» Your task
Find and copy each line in the material below where the string "index" occurs.

» Raw data
--

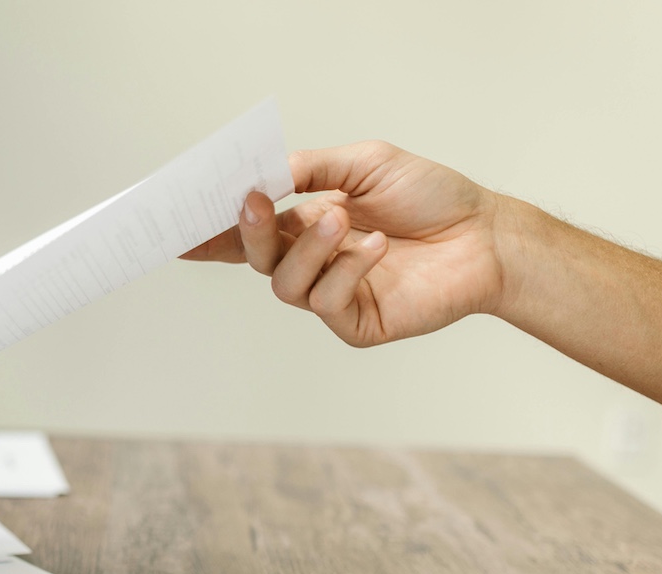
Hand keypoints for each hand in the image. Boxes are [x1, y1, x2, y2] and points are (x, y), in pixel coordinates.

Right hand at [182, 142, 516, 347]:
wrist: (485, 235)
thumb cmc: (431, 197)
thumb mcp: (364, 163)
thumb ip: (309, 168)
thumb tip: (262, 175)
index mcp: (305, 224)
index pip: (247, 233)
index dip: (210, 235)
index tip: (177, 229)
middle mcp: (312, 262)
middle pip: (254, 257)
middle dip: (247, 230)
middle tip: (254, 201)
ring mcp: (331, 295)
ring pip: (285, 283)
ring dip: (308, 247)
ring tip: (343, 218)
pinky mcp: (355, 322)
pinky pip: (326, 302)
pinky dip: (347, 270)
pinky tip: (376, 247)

--

» Answer to this task
index mcp: (305, 224)
index pip: (247, 233)
index dip: (210, 235)
index tip: (177, 229)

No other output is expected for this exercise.